A bill must have a title, an enacting clause, and a body of provisions to be enacted. To draft bills, drafters rely on drafting manuals.
A state legislature's drafting manual can take the form of a bound handbook, a loose leaf notebook, or a CD-Rom. Some drafting manuals are even available on line. Some are enacted as resolutions. Some are internal staff documents. Law Writer edits one drafting manual and collects others.
First published in 1955, the Bill Drafting Manual for the Kentucky General Assembly is one of my favorites. Section 101 (Introduction) of the 1996 Edition says: ". . . The quality of the legislative product depends not only upon the substance of laws, but upon their form and style. Inaccurate or careless drafting may produce bad laws, or even invalidate a measure entirely.
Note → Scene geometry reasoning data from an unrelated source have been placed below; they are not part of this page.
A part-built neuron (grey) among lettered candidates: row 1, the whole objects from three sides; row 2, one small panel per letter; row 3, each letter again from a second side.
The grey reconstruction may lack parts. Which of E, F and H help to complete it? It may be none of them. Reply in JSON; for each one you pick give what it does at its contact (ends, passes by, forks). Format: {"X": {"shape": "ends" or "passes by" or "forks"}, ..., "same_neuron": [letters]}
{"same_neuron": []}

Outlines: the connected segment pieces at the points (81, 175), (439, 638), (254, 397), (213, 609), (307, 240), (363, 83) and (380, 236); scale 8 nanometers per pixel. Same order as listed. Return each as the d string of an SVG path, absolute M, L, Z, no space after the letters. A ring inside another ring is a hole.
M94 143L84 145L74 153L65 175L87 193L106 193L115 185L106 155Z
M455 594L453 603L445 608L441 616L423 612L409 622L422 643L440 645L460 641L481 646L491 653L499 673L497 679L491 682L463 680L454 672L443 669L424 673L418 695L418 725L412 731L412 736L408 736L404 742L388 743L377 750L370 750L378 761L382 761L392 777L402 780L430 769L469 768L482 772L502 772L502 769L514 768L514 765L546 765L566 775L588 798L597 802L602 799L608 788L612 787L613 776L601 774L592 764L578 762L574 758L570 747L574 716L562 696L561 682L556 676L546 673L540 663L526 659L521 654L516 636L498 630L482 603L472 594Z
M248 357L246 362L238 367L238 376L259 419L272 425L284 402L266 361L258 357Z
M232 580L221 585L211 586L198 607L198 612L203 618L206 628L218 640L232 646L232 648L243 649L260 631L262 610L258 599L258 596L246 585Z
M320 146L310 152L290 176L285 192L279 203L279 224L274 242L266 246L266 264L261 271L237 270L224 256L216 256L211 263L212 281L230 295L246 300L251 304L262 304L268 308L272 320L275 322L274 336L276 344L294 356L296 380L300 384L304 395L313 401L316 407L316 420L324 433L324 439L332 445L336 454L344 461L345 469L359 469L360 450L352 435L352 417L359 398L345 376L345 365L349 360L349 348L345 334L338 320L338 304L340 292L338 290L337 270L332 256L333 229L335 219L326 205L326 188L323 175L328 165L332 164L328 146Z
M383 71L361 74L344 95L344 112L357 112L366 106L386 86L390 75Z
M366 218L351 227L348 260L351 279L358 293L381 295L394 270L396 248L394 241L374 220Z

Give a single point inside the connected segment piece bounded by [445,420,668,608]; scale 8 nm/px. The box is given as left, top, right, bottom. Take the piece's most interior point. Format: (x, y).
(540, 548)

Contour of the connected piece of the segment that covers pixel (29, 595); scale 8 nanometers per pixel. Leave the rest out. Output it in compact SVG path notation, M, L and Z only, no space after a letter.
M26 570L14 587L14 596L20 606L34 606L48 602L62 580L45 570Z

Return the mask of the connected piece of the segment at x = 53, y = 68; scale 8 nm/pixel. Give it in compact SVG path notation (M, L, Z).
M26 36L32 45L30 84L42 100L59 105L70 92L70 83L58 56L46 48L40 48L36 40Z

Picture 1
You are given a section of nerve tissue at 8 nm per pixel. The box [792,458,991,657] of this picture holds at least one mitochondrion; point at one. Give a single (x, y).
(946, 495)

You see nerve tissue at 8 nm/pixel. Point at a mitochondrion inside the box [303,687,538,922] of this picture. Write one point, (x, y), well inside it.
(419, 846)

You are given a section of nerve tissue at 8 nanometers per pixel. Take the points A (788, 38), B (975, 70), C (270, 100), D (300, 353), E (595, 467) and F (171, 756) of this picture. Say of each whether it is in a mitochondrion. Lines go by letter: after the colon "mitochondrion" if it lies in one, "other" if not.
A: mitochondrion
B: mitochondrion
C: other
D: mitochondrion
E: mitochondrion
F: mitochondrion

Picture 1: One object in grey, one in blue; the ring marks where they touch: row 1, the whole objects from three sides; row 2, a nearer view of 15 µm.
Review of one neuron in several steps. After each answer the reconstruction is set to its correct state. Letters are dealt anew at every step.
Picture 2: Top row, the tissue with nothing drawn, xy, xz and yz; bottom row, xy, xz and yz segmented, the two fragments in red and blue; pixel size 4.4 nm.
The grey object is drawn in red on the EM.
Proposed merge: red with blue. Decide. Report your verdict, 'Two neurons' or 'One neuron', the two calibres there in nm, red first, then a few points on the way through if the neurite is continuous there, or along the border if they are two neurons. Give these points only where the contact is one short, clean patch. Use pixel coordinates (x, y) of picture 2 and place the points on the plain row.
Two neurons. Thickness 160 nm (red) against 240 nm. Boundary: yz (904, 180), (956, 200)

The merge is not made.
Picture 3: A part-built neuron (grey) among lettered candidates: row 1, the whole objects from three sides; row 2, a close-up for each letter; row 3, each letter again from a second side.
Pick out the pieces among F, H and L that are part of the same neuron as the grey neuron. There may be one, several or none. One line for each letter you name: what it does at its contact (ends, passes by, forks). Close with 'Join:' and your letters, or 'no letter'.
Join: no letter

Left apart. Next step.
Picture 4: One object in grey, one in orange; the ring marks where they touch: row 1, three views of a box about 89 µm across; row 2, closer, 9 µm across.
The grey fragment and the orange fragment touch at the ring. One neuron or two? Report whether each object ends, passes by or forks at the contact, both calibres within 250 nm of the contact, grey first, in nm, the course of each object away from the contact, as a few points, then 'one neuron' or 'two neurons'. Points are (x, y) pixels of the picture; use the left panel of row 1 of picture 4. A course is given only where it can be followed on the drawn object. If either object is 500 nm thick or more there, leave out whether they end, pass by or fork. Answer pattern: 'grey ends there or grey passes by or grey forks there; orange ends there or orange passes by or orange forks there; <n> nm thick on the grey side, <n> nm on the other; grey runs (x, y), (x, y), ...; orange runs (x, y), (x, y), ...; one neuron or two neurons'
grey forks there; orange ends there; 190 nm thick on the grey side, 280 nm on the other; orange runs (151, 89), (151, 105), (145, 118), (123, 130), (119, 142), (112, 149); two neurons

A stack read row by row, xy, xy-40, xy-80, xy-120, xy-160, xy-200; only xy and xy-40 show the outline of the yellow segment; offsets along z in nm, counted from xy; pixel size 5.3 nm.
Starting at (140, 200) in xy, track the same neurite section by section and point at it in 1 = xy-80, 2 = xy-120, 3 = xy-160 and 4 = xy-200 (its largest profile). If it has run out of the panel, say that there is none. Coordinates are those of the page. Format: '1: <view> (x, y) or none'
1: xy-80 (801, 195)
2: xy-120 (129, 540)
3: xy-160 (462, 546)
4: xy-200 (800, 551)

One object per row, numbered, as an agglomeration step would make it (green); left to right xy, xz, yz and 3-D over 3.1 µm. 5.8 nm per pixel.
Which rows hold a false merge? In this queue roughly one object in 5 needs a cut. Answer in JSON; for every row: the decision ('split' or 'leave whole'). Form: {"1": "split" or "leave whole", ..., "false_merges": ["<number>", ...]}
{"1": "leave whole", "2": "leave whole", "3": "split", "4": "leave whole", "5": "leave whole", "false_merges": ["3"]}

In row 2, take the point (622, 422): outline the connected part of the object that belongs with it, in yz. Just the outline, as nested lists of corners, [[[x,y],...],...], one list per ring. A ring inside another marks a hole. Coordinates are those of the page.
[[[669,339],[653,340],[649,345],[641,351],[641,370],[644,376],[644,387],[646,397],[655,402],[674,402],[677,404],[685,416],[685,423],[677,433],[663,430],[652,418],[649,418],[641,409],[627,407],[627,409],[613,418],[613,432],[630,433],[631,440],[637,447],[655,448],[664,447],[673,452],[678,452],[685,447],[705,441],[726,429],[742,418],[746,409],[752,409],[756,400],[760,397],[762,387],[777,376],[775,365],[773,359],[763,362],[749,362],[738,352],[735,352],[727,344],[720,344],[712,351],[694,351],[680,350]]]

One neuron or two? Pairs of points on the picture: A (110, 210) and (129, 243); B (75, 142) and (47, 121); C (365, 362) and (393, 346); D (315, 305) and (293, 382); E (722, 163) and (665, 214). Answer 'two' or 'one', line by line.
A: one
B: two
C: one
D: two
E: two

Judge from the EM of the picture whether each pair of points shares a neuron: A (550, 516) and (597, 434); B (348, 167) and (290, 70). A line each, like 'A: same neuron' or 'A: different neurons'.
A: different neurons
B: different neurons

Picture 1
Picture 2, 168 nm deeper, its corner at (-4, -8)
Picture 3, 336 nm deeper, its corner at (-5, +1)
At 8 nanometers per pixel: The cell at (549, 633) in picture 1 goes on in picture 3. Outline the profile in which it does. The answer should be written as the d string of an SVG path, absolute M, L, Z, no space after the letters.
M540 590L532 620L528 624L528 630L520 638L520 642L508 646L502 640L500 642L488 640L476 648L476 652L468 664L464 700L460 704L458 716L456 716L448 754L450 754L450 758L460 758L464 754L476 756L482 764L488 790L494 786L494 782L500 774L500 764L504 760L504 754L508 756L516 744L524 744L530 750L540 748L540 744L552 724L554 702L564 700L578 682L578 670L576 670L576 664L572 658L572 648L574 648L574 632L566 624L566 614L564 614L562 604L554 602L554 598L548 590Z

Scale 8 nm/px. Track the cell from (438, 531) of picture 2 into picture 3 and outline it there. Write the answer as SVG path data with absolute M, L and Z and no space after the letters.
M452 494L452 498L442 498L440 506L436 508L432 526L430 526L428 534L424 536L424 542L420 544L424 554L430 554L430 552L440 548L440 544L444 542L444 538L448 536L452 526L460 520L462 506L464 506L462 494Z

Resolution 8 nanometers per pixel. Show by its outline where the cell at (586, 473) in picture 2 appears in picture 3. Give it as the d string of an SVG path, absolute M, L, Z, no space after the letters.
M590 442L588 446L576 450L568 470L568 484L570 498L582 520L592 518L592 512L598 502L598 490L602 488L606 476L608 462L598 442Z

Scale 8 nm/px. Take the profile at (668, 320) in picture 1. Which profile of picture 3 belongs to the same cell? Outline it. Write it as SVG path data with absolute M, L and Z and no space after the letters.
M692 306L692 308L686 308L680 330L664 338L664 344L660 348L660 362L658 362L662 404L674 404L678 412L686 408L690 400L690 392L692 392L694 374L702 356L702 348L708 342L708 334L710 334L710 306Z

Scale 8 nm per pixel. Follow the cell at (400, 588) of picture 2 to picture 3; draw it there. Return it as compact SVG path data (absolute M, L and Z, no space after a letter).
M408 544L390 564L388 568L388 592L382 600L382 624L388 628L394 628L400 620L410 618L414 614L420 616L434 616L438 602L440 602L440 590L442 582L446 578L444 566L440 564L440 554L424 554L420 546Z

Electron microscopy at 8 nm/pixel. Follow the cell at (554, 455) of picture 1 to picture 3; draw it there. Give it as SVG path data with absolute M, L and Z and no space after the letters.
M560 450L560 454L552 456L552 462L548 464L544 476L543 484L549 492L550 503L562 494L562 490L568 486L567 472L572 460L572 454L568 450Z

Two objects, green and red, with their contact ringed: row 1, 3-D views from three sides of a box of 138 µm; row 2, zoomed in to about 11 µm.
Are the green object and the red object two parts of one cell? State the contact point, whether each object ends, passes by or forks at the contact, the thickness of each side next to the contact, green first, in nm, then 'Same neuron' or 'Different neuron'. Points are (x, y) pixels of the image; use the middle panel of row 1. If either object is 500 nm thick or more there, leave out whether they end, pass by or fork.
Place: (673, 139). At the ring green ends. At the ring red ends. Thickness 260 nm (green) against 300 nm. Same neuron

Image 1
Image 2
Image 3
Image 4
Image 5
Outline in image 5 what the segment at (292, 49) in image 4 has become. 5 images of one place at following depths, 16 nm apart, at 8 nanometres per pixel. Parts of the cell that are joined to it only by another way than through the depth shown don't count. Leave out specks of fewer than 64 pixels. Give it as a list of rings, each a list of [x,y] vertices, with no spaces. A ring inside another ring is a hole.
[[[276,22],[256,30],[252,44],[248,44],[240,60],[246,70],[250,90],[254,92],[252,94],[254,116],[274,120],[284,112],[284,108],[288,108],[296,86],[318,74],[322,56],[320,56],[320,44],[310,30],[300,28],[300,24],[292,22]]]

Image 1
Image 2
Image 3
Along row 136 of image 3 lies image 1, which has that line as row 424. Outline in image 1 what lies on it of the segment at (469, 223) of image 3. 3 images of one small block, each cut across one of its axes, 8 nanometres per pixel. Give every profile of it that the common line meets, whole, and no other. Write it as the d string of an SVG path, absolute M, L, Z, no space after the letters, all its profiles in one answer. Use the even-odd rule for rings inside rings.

It is essential to legislators, administrators, courts, and the public that bills and resolutions be written in a clear, correct, and unambiguous style."
Legislative Documents & Their Functions:
Bill: The exclusive means by which a legislature enacts, amend, or repeals a statute.
Resolution: The document used to address internal legislative matters. A resolution that must be passed by both chambers is a joint or concurrent resolution. A resolution that need be passed by only one chamber is a simple resolution.
Floor amendment: An amendment to a bill or resolution offered by a legislator during floor debate.
Committee substitute: A committee substitute for a bill or resolution is a "draft de novo" adopted by a committee for consideration by the chamber in place of the original bill or resolution.
Conference committee report: The conference committee is appointed when the chambers do not agree and matters in disagreement must be settled. A conference committee report is a complete draft of a bill that usually represents a compromise. (If the originating house agrees with changes to a bill made by the other chamber, there is no need for a conference report.)